No pré-mercado, os futuros E-mini do Dow caíram mais de 1,11%, os futuros do S&P 500 recuaram 1,07% e os futuros do Nasdaq-100 deslizaram cerca de 1,43%.

O índice de volatilidade CBOE VIX subiu para a máxima de três meses, ressaltando a crescente ansiedade dos investidores.

Companhias aéreas e bancos caem com alta do petróleo

As ações de companhias aéreas foram das mais afetadas, à medida que os preços do petróleo disparavam e as interrupções de voos se espalhavam.

Várias companhias suspenderam rotas em meio à instabilidade regional e ao aumento dos custos de combustível.

Delta Air Lines e United Airlines caíram mais de 5% cada no pré-mercado.

As ações financeiras também enfraqueceram, com Bank of America e Citigroup recuando mais de 2% cada, enquanto investidores reavaliavam expectativas de crescimento e riscos de crédito.

Os preços do petróleo subiram fortemente por temores de que o conflito possa ameaçar rotas de abastecimento, particularmente o Estreito de Hormuz, um ponto de estrangulamento crítico para os embarques globais de petróleo bruto.

O petróleo dos EUA subiu mais de 7%, enquanto o Brent avançou fortemente, aumentando as preocupações sobre nova pressão inflacionária.

Preços mais altos do petróleo também pesaram nas perspectivas econômicas.

Os mercados já enfrentavam incertezas relacionadas a riscos de crédito privado, à disrupção provocada pela inteligência artificial e às tensões comerciais.

Um choque energético prolongado poderia agravar essas preocupações.

Ativos refúgio e ações de defesa sobem

Enquanto setores cíclicos caíam, investidores migraram para ativos defensivos.

Os contratos futuros de ouro dispararam e o dólar dos EUA se fortaleceu enquanto os traders buscavam proteção contra a volatilidade.

As ações de mineração avançaram, com Gold Fields ganhando cerca de 1,19% e Barrick Mining subindo 2%.

Contratantes de defesa se valorizaram fortemente à medida que o mercado antevia aumento nos gastos militares.

Lockheed Martin e RTX subiram aproximadamente 6%, Kratos saltou 9% e a AeroVironment subiu mais de 12%.

A escalada também aprofundou os receios de que os combates regionais possam se alargar após ataques retaliatórios do Irã e do Hezbollah.

Temores de inflação e dados econômicos pela frente

O choque geopolítico ocorre em um momento delicado para os mercados financeiros.

Os investidores já lidam com leituras de inflação elevadas e com expectativas de que o Federal Reserve possa adiar cortes nas taxas de juros.

Uma alta sustentada nos custos de energia poderia reforçar essa visão ao manter as pressões sobre os preços elevadas.

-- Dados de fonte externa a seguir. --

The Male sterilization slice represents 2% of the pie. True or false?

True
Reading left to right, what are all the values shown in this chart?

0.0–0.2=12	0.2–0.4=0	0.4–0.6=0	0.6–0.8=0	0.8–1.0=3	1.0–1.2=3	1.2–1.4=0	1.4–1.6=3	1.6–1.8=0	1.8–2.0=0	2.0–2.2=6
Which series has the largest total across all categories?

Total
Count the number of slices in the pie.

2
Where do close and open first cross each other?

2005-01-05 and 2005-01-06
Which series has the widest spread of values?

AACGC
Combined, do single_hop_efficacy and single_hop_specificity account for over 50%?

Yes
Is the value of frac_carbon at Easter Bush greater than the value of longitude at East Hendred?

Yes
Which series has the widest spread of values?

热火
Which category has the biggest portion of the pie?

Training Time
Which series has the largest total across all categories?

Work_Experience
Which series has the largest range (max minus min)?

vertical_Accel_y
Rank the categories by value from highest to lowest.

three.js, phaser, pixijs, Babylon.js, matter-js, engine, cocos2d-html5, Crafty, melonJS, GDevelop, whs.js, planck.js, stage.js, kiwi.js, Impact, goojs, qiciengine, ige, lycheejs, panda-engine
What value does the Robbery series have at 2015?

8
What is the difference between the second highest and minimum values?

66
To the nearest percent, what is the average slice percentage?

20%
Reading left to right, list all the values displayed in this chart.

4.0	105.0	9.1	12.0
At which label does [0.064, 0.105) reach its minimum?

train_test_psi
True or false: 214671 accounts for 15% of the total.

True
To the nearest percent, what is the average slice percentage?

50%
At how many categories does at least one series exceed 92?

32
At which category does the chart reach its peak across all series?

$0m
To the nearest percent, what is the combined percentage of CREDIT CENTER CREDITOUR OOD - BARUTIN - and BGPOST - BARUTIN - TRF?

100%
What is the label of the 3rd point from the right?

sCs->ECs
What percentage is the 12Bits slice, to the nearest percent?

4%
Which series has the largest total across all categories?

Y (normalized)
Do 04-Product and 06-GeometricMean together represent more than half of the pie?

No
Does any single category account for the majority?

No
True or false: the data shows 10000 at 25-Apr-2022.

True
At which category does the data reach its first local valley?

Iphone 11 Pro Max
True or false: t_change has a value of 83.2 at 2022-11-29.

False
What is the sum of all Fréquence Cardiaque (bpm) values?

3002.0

Os traders agora acompanham uma semana agitada de divulgações econômicas, incluindo dados do PMI industrial, vendas no varejo, números de emprego do ADP e o relatório de empregos não-agrícolas.

Por enquanto, os mercados permanecem em postura de aversão ao risco enquanto os traders avaliam se o conflito irá interromper o abastecimento de energia, prolongar as pressões inflacionárias e adiar o afrouxamento da política monetária.